I realized that my entire life has been spent anxious to reach the next stage in my life...in grade school, I wanted nothing more than to be a teenager in high school. Once I was in high school, I just wanted to graduate and move off to college. I went to night-school the entire summer following my Junior year in order to graduate a year early. I moved out of my mom's house and off to college at 17 - more responsibility. In college, I was only concentrated on my career, so I worked at a radio station and took some of my classes in the evening - more responsibility. When I finally graduated, again a semester early (after cramming way too many classes into my schedule), I was so excited to start my big career. I hated it!! I thought, "this is what I have been working so hard my entire life to achieve?" Everyday was the same, I was unfulfilled, and I realized that I never took the time to have fun. I quit my job, took another job, and got a puppy - more responsibility. I bought a townhouse - again more responsibility! At this point, I felt like I had accomplished many of the things on my 'to-do list', next down was the whole family thing. I then met my husband, and was married less than a year later (that is a whole other story in itself!!) - yet again, more responsibility. This story could go on and on, but to get to the point, we bought a home, moved a few times, started RuffleButts, and then came our precious Aubrey. Holy cow, more RESPONSIBILITY!!

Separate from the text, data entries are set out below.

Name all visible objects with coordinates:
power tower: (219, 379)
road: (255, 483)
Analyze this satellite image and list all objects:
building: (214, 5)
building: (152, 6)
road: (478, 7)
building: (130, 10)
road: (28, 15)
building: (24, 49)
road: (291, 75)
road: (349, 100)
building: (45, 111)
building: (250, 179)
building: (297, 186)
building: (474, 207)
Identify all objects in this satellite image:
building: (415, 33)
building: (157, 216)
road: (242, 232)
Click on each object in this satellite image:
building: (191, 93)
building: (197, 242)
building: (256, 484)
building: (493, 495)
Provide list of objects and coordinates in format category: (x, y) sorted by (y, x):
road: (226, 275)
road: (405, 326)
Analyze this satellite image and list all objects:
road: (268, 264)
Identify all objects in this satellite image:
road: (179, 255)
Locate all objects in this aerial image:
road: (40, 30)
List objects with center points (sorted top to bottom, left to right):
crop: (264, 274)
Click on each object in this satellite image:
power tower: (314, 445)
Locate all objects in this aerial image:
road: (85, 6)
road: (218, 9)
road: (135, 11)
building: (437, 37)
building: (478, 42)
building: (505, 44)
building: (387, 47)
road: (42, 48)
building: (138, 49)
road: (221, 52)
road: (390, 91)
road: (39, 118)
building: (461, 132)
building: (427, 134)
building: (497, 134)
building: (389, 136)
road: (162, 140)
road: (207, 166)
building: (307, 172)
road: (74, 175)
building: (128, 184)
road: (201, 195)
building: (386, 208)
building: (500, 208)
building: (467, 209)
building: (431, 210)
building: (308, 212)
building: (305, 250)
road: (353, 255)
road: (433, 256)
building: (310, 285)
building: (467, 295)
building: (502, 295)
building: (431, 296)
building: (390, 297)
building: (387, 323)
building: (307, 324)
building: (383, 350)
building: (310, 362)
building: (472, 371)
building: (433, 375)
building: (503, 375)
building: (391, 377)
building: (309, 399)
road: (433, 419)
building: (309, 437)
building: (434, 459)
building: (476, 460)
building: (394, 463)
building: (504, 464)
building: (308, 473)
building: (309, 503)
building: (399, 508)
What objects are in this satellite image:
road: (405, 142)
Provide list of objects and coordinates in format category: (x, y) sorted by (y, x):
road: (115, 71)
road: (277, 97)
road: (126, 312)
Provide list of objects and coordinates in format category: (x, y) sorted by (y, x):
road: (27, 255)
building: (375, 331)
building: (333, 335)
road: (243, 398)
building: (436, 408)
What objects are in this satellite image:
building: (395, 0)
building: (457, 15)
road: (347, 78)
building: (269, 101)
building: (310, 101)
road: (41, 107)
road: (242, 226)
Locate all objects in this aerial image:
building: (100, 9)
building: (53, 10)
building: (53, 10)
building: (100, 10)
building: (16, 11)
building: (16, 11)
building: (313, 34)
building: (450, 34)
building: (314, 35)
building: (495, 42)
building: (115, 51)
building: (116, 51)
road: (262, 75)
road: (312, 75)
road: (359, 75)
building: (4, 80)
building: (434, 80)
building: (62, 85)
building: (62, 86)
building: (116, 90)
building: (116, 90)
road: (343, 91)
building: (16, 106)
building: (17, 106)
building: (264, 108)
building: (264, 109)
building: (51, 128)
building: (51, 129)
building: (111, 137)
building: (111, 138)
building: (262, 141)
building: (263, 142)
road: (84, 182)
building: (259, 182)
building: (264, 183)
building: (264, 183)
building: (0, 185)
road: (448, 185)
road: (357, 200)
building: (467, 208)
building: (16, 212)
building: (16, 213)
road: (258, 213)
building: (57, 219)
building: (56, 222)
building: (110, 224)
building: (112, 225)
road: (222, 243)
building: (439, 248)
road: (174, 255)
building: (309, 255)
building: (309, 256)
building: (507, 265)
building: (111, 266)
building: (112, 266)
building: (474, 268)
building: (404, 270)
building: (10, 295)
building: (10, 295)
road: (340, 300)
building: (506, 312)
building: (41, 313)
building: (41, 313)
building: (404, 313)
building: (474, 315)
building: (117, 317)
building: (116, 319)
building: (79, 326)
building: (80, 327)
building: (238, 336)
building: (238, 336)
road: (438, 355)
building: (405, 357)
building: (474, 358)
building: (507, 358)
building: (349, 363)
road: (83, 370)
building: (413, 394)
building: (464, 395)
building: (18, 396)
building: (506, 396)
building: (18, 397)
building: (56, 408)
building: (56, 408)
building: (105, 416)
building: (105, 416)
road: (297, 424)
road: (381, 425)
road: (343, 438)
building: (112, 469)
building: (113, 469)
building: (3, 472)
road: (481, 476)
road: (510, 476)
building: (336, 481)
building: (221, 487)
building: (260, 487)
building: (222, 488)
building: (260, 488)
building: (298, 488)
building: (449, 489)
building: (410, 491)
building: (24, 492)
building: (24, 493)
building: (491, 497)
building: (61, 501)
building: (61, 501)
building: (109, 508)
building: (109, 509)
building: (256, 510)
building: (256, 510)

So, I realized last night, that I totally and completely love my life and every single one of my responsibilities (okay, maybe not the whole house-cleaning thing), but for the most part, I wouldn't change a thing. I just wish that someone would have told me (I'm sure they did, but knowing me, I just didn't listen), to stop and smell the roses...to party a little more in college, to lay on the couch a little more in high school, to spend more time with my friends and family, before we were all consumed by life's responsibilities. Then, I realized, that although life is super crazy right now, and I've never had more responsibilities, that I need to take time to stop and enjoy my life. I should cuddle with my husband when Aubrey goes to bed at night, I should kiss on her every bit I can while she'll still let me, I should go out to lunch with girlfriends even if I'm behind at work. Life is short, it goes by fast, so yes, you probably have more responsibilities right now than you ever have before, but enjoy this moment, cause I guarantee you'll have more in the future!